Nosotros, al descubierto,
tenemos que estar sumamente atentos. Es alta la probabilidad de pisar una
baldosa engañosa y caer en esa terrible desgracia de empaparse el pie, llegando
el agua inclusive hasta la media.
Los descuidos pueden
ser terribles. Basta con llegar medio distraído a una esquina para quedar
empapado de pies a cabeza, puteando a cuatro vientos al ser la víctima de una
de las pocas diversiones de un chofer de colectivos.
Y si estamos llegando
tarde… Mayor es la complejidad.
Hay que encontrar el
punto justo de la velocidad, haciendo una caminata rápida que resulta muy
ridícula a la vista pero que es totalmente preferible a la vergüenza que
provocaría patinar y caer al suelo empapado.
Ningún carril de la
vereda nos conforma del todo. Para evitar mojarnos –más aún- tratamos de ir
pegado a los locales y edificios, aprovechando los techos que encontramos.

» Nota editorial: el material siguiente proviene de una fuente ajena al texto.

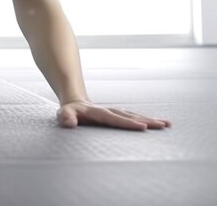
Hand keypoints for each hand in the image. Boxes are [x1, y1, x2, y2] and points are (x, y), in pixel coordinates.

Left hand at [57, 100, 171, 130]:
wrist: (75, 102)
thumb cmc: (68, 112)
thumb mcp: (63, 114)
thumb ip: (65, 117)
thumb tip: (70, 122)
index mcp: (96, 112)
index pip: (113, 118)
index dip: (127, 123)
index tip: (142, 127)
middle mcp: (108, 110)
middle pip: (128, 115)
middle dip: (146, 120)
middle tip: (162, 125)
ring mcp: (115, 112)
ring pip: (134, 115)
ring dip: (150, 119)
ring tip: (167, 124)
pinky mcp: (118, 115)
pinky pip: (134, 117)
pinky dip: (147, 119)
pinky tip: (160, 123)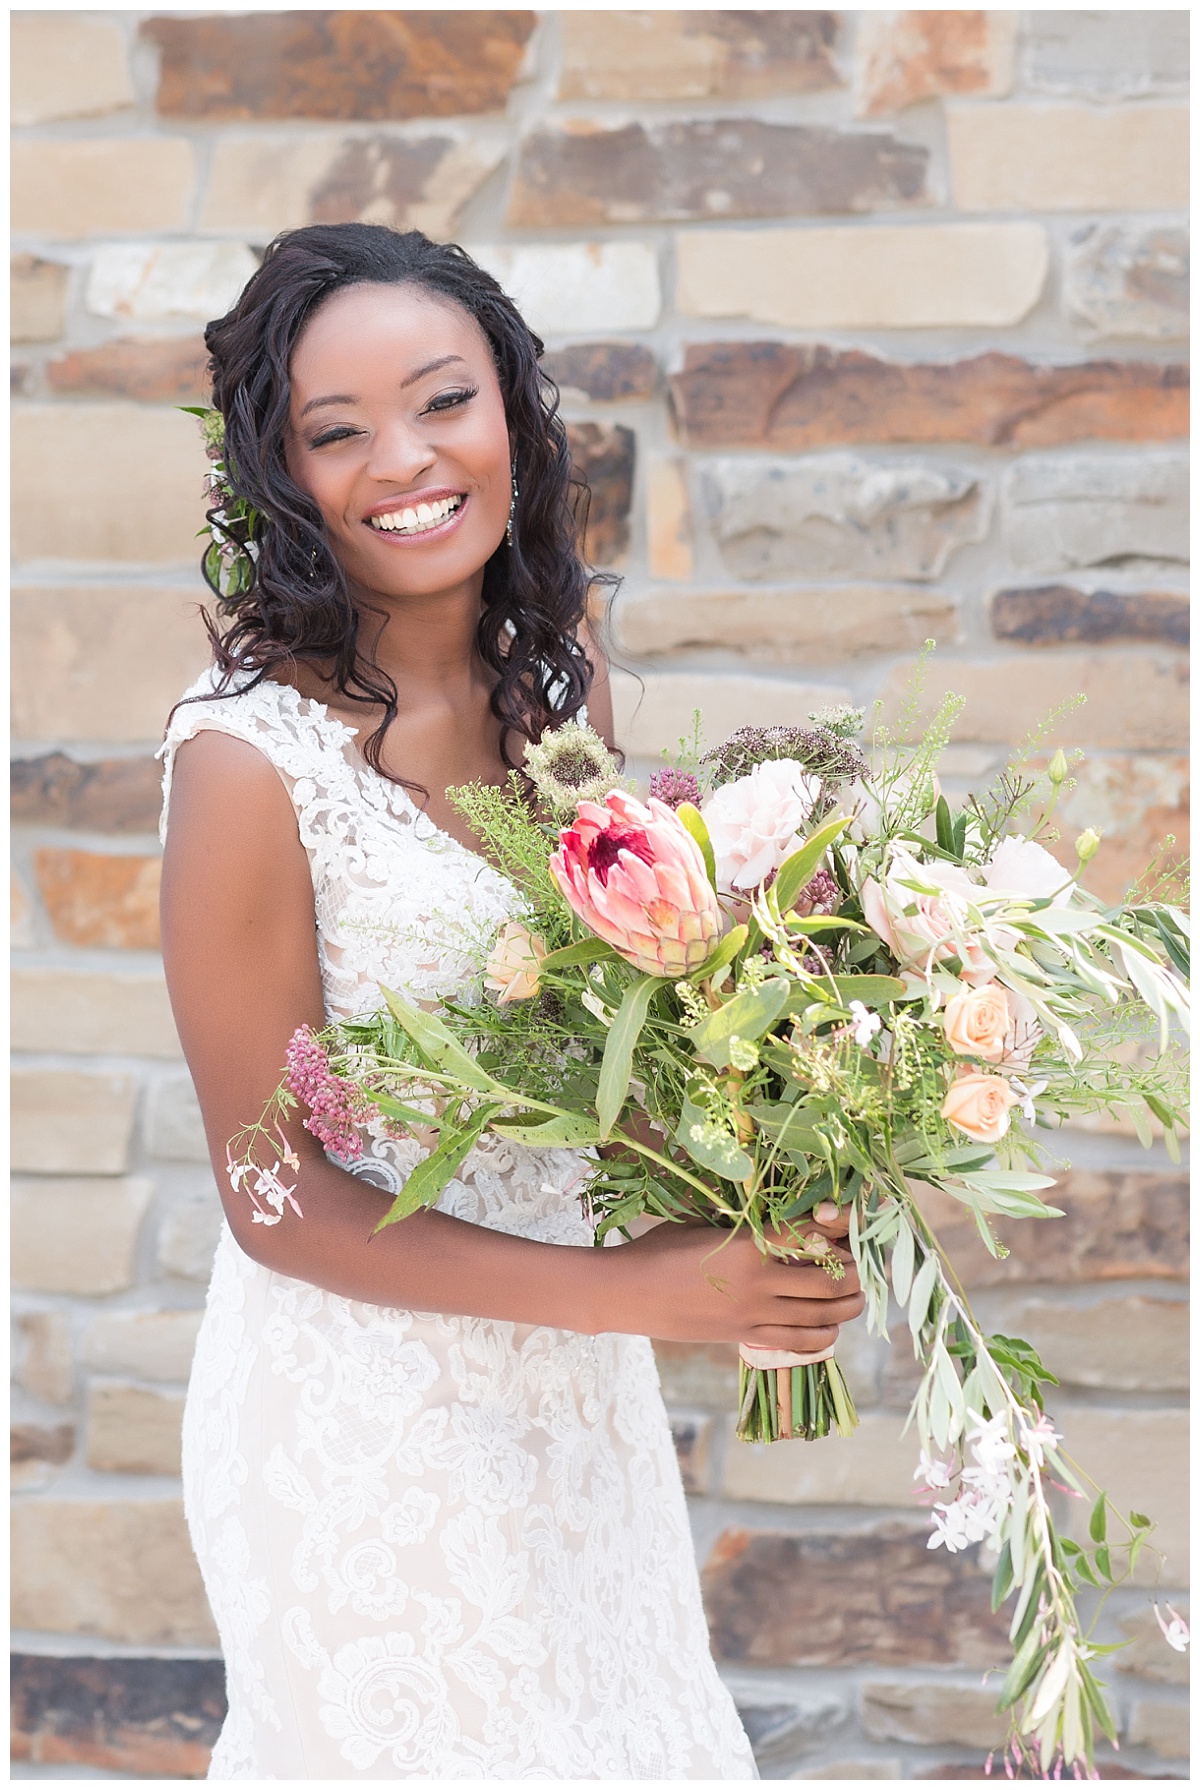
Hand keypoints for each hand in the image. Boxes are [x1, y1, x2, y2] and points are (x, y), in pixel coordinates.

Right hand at [594, 1199, 863, 1349]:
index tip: (849, 1226)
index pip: (810, 1235)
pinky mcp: (743, 1338)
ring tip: (853, 1294)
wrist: (626, 1293)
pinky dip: (822, 1335)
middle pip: (828, 1280)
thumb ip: (743, 1225)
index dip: (838, 1229)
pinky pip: (797, 1342)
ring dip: (846, 1306)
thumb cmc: (659, 1248)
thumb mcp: (702, 1225)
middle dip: (853, 1272)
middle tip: (860, 1264)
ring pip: (821, 1316)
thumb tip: (781, 1216)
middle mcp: (756, 1282)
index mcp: (746, 1245)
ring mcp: (752, 1315)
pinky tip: (827, 1326)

Hasta que algún borde que sirve de canaleta nos juega una mala pasada y el agua
nos cae en los ojos o en la boca. Allí maldecimos, nos “limpiamos” con la manga
mojada del buzo y nos mudamos al otro extremo, el que está más pegado a la
calle. Seguimos un rato por esa vía hasta que nos damos cuenta de lo empapados
que estamos, y buscamos refugio volviendo a la primera elección (como si no
solo fuéramos a dejar de mojarnos sino que encima nos secaríamos de inmediato)
Ese proceso se repite
varias veces, yendo de lado a lado en un camino sinuoso que se ve más
obstaculizado aún por la presencia de los otros.
Seguramente de ahí
venga tanto resentimiento. Y cómo para no: vas pegado a las paredes, mendigando
techos y viene uno de ellos sosteniendo
su “querido” paraguas mirándote fijo con cara de “soñá que me voy a correr”. Y
vos no te achicás tampoco, le ponés esa cara de culo que tan bien te sale y te
mirás a vos mismo, goteando por todos lados. Finalmente el enemigo termina
pasándote pegado a tu hombro, con mirada altiva y con el arma a media altura, cosa de poder encajarte una varilla en el ojo
“sin querer”.
Qué cosa che, esto se
volvió un manifiesto anti-paraguas. Pero bueno, quién sabe… capaz alguno lea
estas líneas y deje caer, avergonzado, el dichoso artefacto para así poder
experimentar ese placer –antes oprimido- de caminar bajo la lluvia.